Мои воспоминания (в 3-х томах) - Волконский Сергей. Страница 44
И в их же доме видал я так рано скончавшегося графа Петра Бутурлина. Родившийся в Италии от матери-испанки, он воспитывался за границей, по-русски знал плохо. Рано пробудился в нем дар стихотворства. Он писал по-английски, стяжал хорошую известность, но он не удовольствовался ею. Его потянуло в Россию. Здесь он невероятным усилием воли заставил себя овладеть русским языком и русским стихом. Он написал свою книгу сонетов -- единственный его вклад в русскую поэзию; он умер вскоре после того. Прелестный стих, -- в русской речи дышит Италия, и настоящая струна классической традиции звучит во всех его напевах.
Одна картинка врезалась мне в память -- японская картинка. Молодая девушка, служащая при дворе, услана с поручением. Вдруг услыхала в небе далекие крики. Она остановилась, подняла голову и, забыв все на свете,
"Забыв, что бонзы ждут, что ждет императрица", загляделась, недвижная, на полет журавлей...
Он сам читал мне свои стихи, и как прелестно читал... Есть прелестное его английское стихотворение, очень популярное. Начинается словами:
We wandered far into the fields, my love and I.
(Ушли мы далеко в поля, любовь моя и я.)
Потом говорится о том, что они набрали целый сноп цветов. Она несла его, но, прежде чем дошли до дому, все цветы в руках ее завяли:
This sad to think we caused sweet things to die
By wandering far into the fields, my love and I.
(Как грустно думать, что сгубили мы нежные созданья тем, что ушли далеко в поля, любовь моя и я.)

- [Записанные сведения]
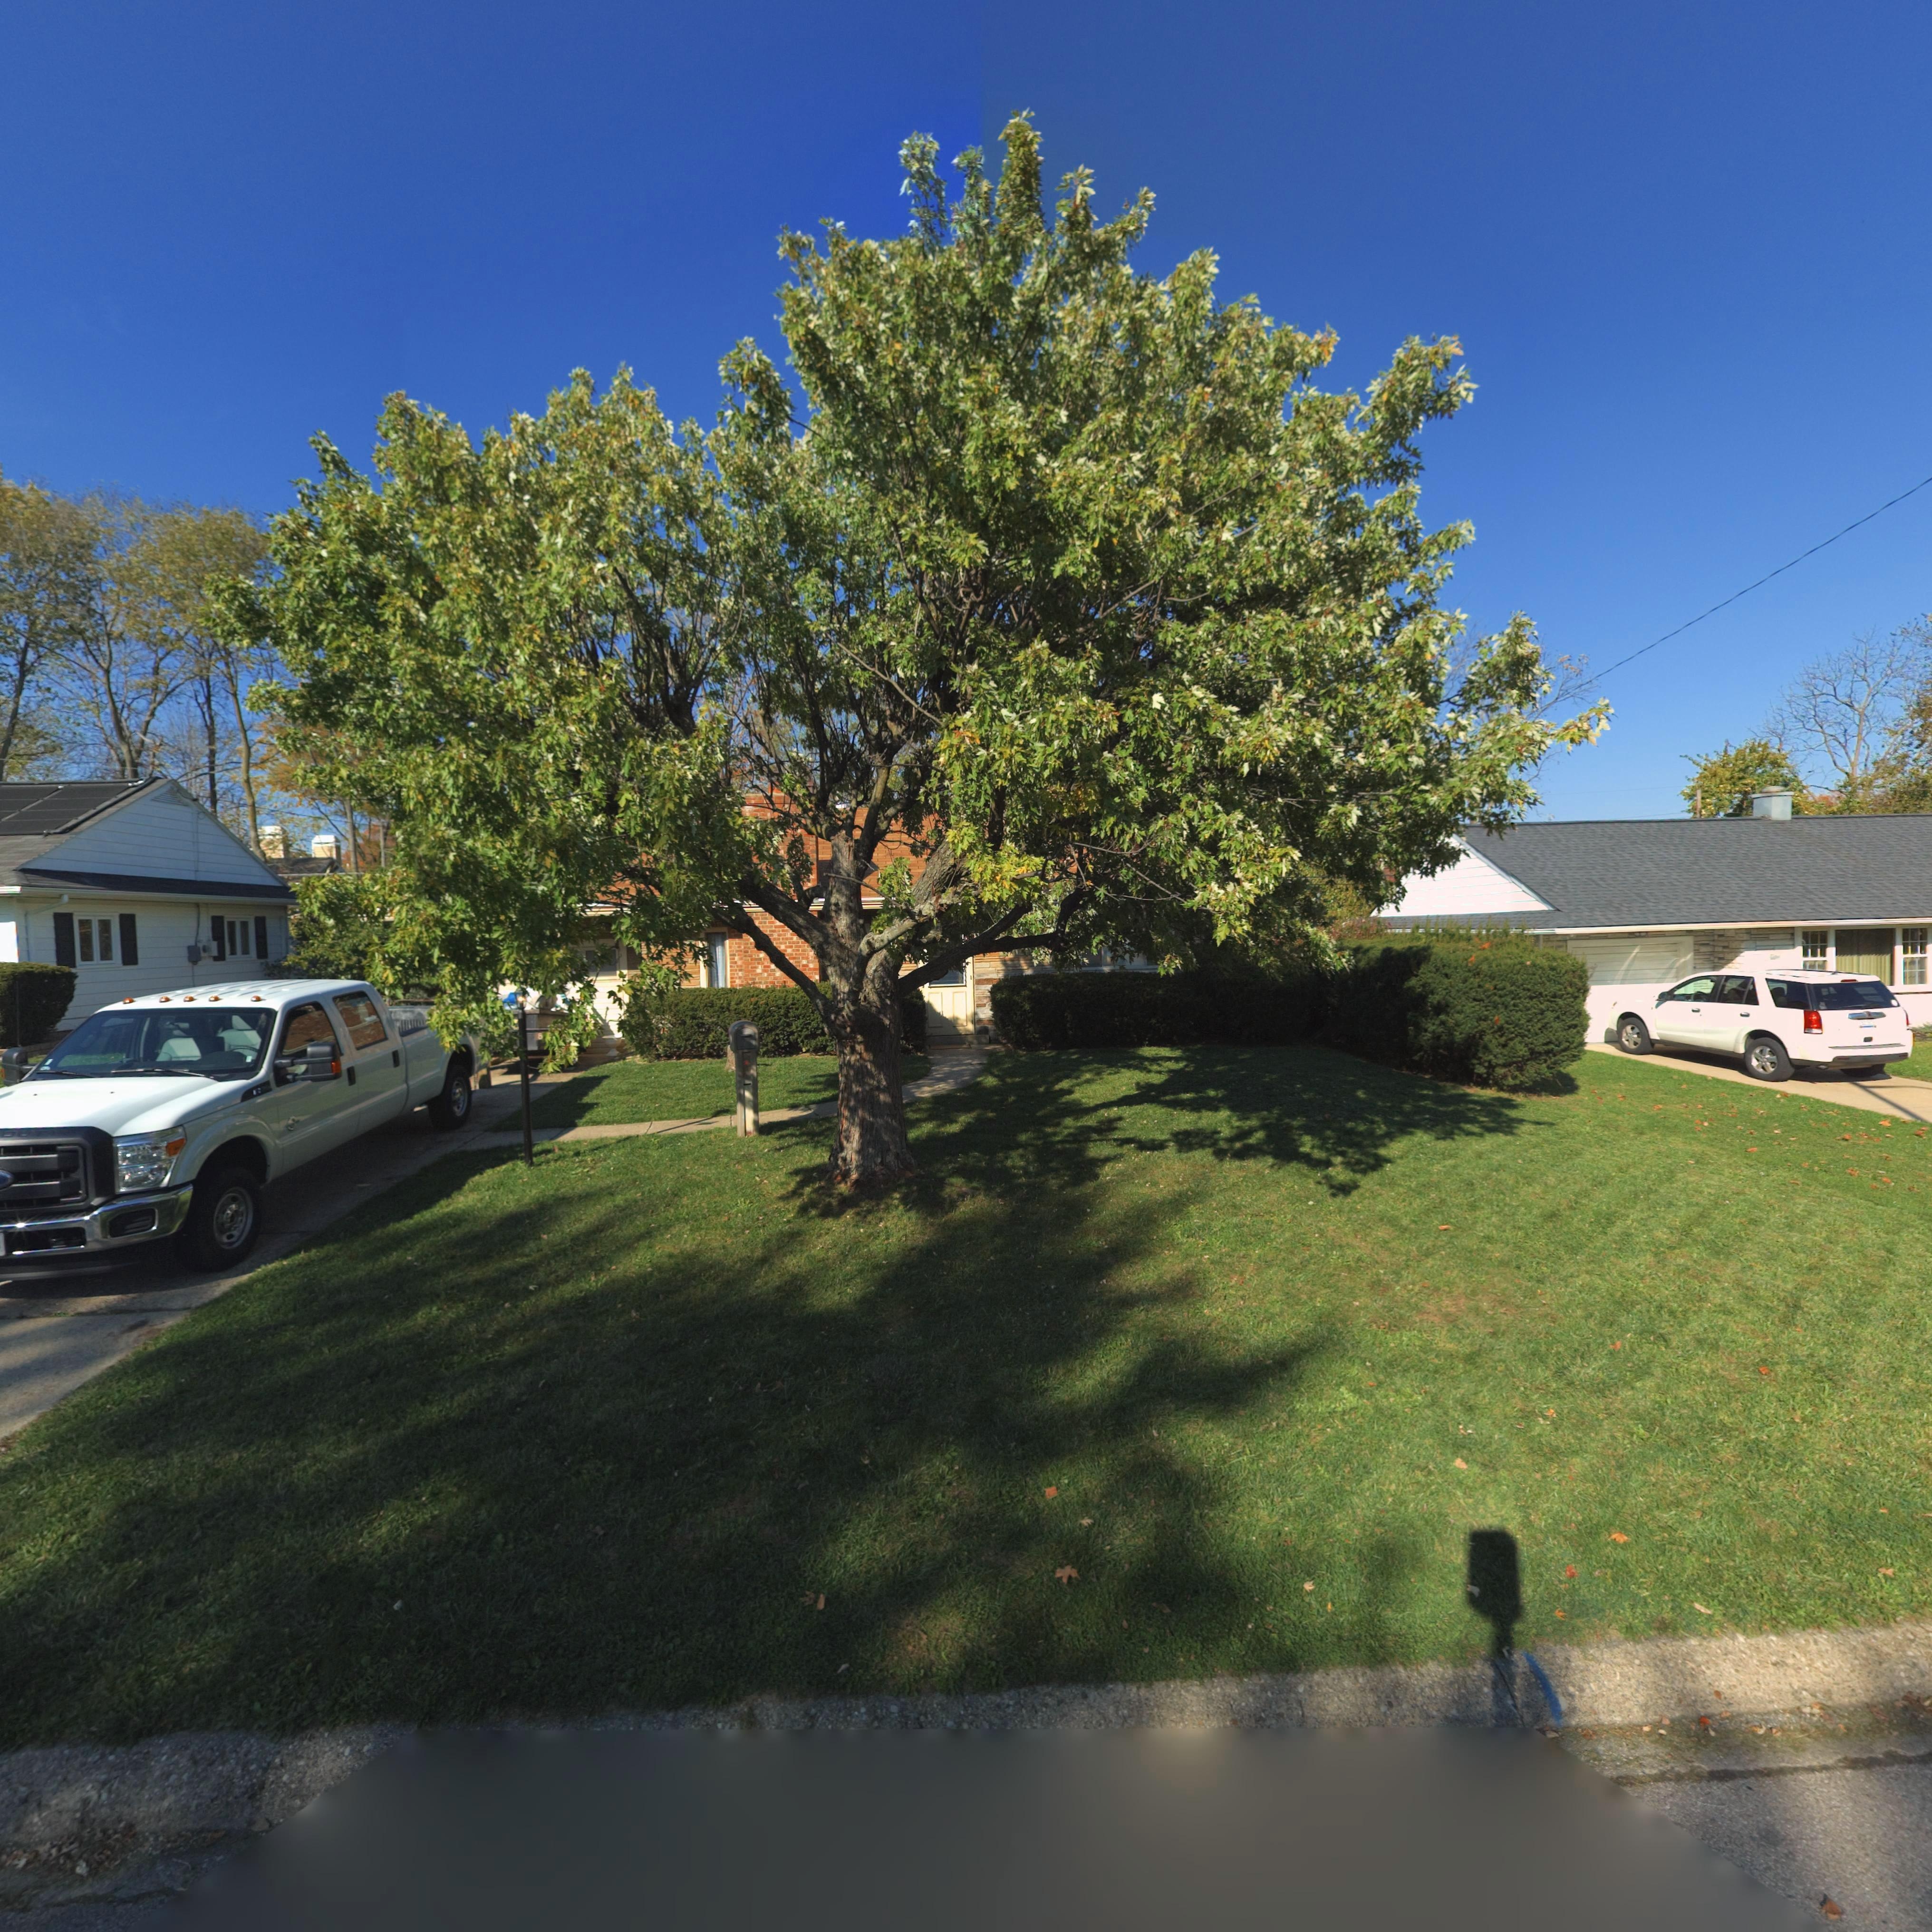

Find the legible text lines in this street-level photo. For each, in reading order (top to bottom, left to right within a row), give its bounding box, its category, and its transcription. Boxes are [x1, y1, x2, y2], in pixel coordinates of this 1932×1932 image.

- [Инструкция к заданию]
Перепишите из воспоминаний о графе Петре Бутурлине дословно отрывок, начиная со слов «Одна картинка врезалась» и далее вплоть до слов «мы далеко в поля, любовь моя и я.)» включительно.

- [Письменный ответ]
Одна картинка врезалась мне в память -- японская картинка. Молодая девушка, служащая при дворе, услана с поручением. Вдруг услыхала в небе далекие крики. Она остановилась, подняла голову и, забыв все на свете,
"Забыв, что бонзы ждут, что ждет императрица", загляделась, недвижная, на полет журавлей...
Он сам читал мне свои стихи, и как прелестно читал... Есть прелестное его английское стихотворение, очень популярное. Начинается словами:
We wandered far into the fields, my love and I.
(Ушли мы далеко в поля, любовь моя и я.)